EXCERPTED TEXT:
────────────────────────────────────────

Civic beautification also produced the grand American railroad stations. The urban railroad terminal was a peculiarly characteristic building of the first quarter of the twentieth century when railroads were the preeminent means of transportation. Central terminals served a vital role in the life of cities and were used by both long-distance travelers and commuters. As one historian put it, urban railroad stations were also focal points for the expression of civic values. The symbolic role of the terminal, like the ceremonial gateways of medieval towns, was to signal arrival in the city. Terminal Station at Chicago’s World’s Columbian Exposition, whose design Peirce Anderson of Burnham’s firm adapted in Washington, D.C.’s Union Station, became the architectural model. It was followed by the two New York City terminals: McKim’s Pennsylvania Station, modeled on the Baths of Caracalla of ancient Rome, and Grand Central Terminal. Jarvis Hunt, the nephew of Richard Morris Hunt, who had designed the main building of the White City, was chosen to design the new Union Station in Kansas City, which had just completed an extensive park and boulevard system. Kansas City’s station was one of the largest in the United States, with a ninety-foot-high lobby almost as big as a football field.

────────────────────────────────────────

DATASET ROWS:
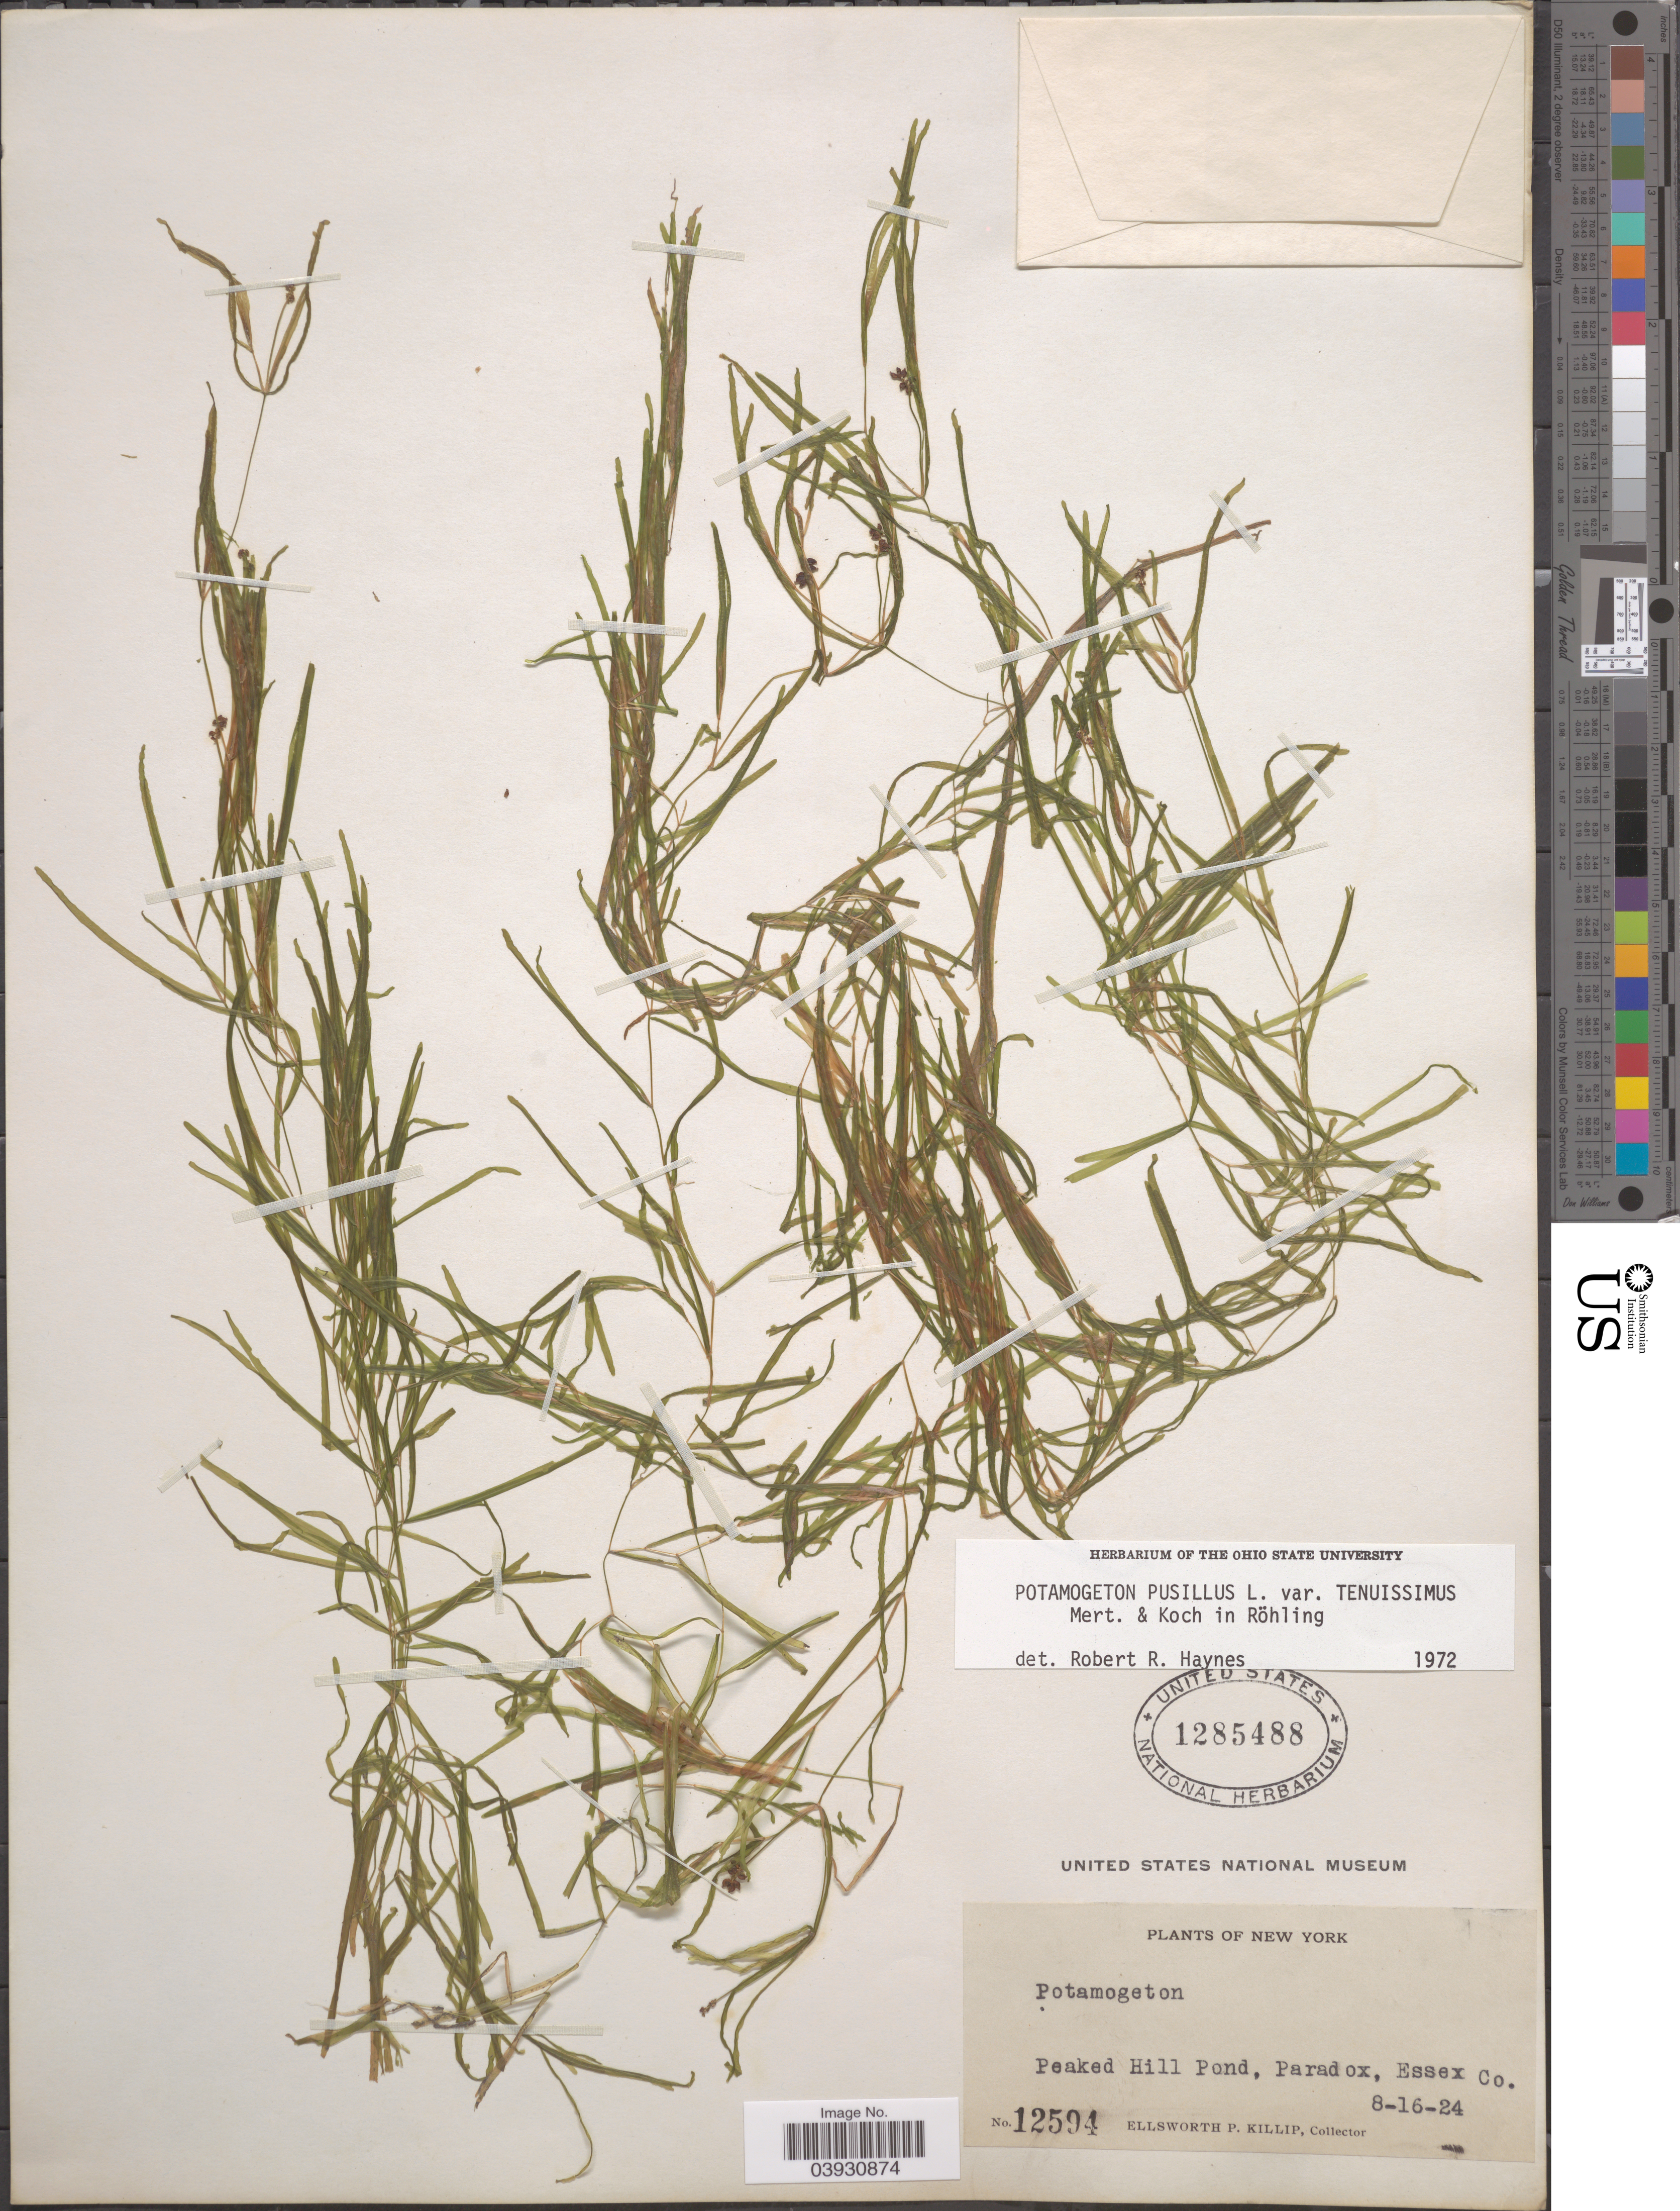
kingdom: Plantae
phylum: Tracheophyta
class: Liliopsida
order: Alismatales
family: Potamogetonaceae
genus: Potamogeton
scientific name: Potamogeton pusillus subsp. tenuissimus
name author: Mert. & W.D.J. Koch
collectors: E. P. Killip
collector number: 12594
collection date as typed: Transcribed d/m/y: 16/8/24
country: United States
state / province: New York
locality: Peaked Hill Pond, Paradox, Essex Co.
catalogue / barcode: US 1285488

────────────────────────────────────────

WORK TO BE COMPLETED: In the text about American railroad stations, what ancient Roman building served as the model for McKim's Pennsylvania Station?

THE RESULT: The Baths of Caracalla.